Today's paper "cuts the war down to size." The violent events of the previous 24 hours are essentially listed in a small article on page A-11. In condensed form, violence included: three Iraqi women killed because they worked for Americans. Two Iraqi fighters killed and 20 wounded in a fight on a bridge. Six Italian soldiers were wounded in a gun battle in Nasiriyah. Civilian staffers were then evacuated. In Basra, an Iraqi mortar attack killed four Iraqi civilians. An American soldier was killed when a bomb exploded by his vehicle. Later in the day came news that the head of the Iraqi Governing Council had been killed by a suicide attack in Baghdad.

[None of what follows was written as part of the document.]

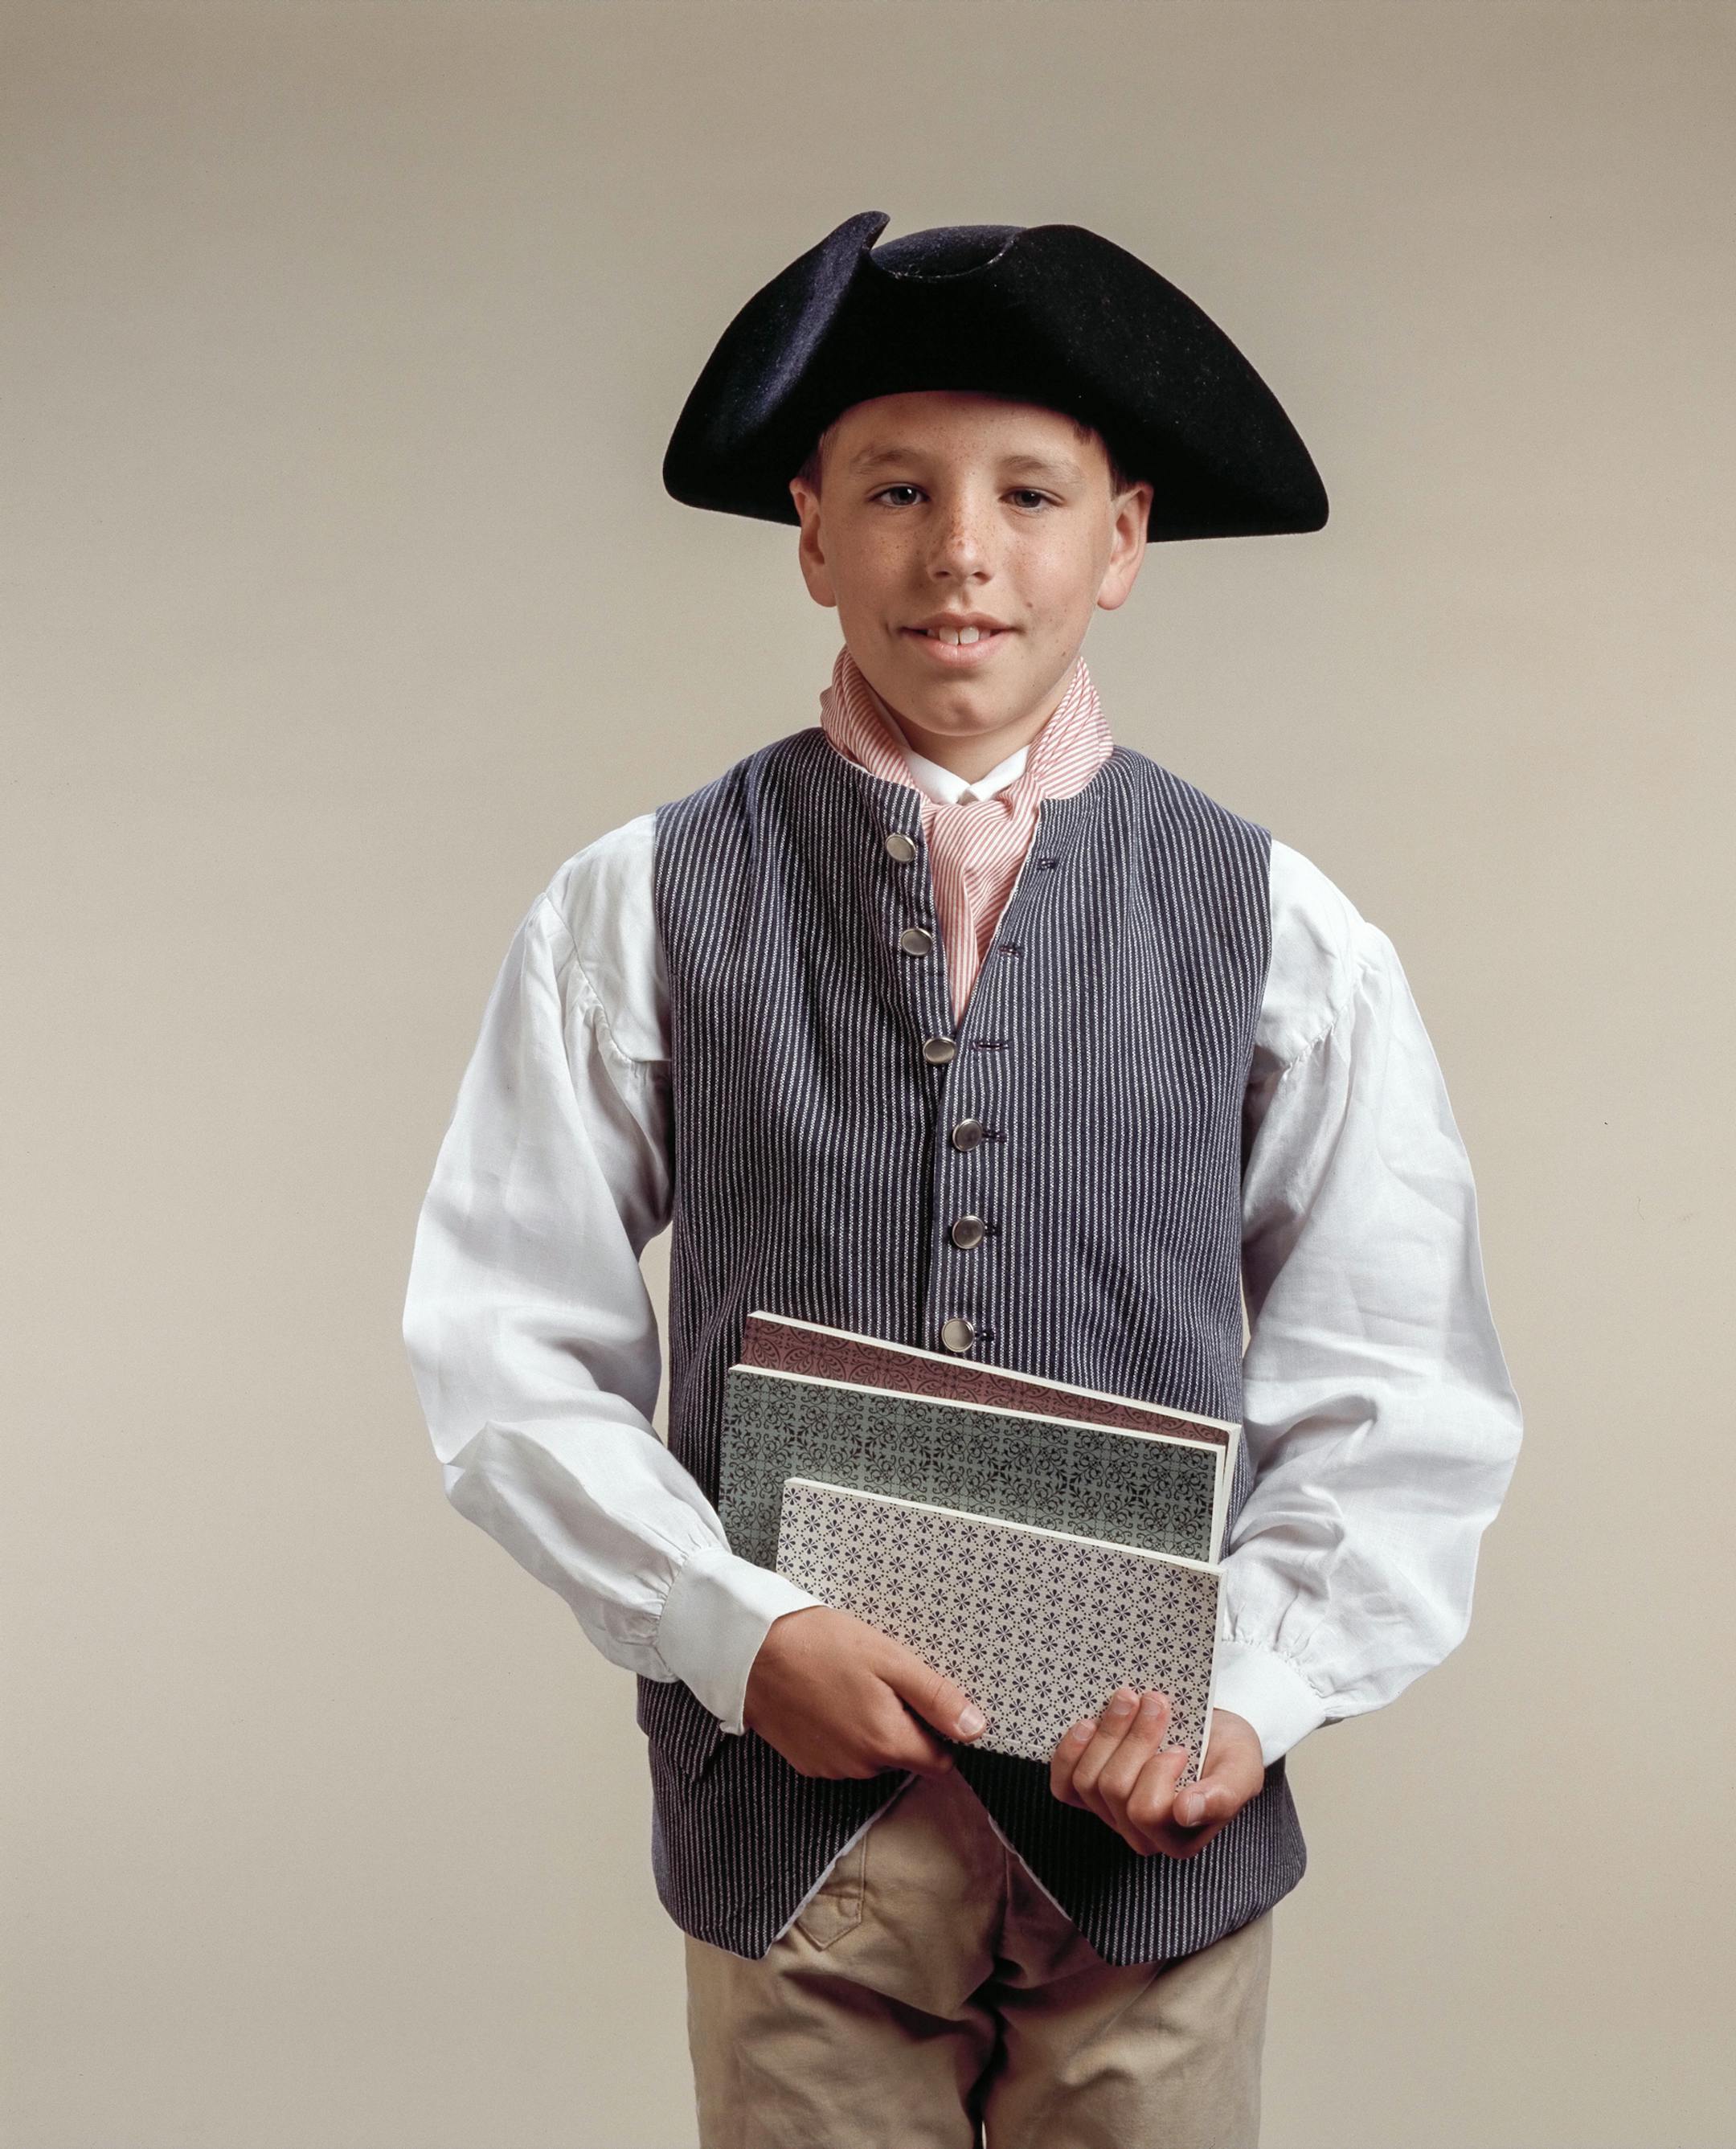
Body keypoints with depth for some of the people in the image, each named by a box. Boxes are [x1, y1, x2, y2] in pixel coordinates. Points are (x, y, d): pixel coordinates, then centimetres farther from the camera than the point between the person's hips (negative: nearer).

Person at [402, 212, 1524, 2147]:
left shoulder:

And then there was the alarming but still vague report that the Americans had bombed Karbala. The fighting had already been within a block of its most sacred shi'a shrine. Whether the supposed bombing was actually an escalation on our side is not clear. Muslim clerics were said to have come from Falluja to show their support for Muqtada al-Sadr's militia. A caravan of supplies for Sadrists also arrived at Kufa to show support for the Sadrists. The Sadrists have driven a significant Italian garrison out of Nasiriyah. (Opinion in Italy is turning sharply against the war because of the prison scandals and their losses in Iraq.) Sadrist strength seems to be growing in Najaf, Karbala and several other cities. Meanwhile, the more conservative clergy has taken the highly unusual step of closing the shrines to tourists in view of the situation.

There is increasing confusion about the handing over of power at the end of June, yet it is my impression that many Iraqis are looking forward to it, no matter how unclear its meaning might be. The Supreme Council for Islamic Revolution in Iraq has urged American forces to remain until order is restored. This shi'a group opposes the Sadrists, but how much power it now has is unclear. Incidentally the late leader of the Governing Council was also a leader of the Dawa party, the oldest and at one time most influential anti-Saddam shi'a political party.

More information comes out on the way in which the Administration reacted to 9/11 by casting doubt on the continued applicability of the Geneva conventions "in some situations". This attitude may well have perculated throughout the system as Seymour Hersh is saying in his damning article in the New Yorker. We will see how many smoking guns will be discovered. From another perspective, reports on National Public Radio and in the New York Times suggest that the morale of our soldiers is so low and the confusion of the troops on the ground is so great as to what they are doing and how they are to react to Iraqis that many soldiers say they can well understand the abuse by guards of prisoners in the absence of clear and continuous monitoring of the guards' behavior by higher officers.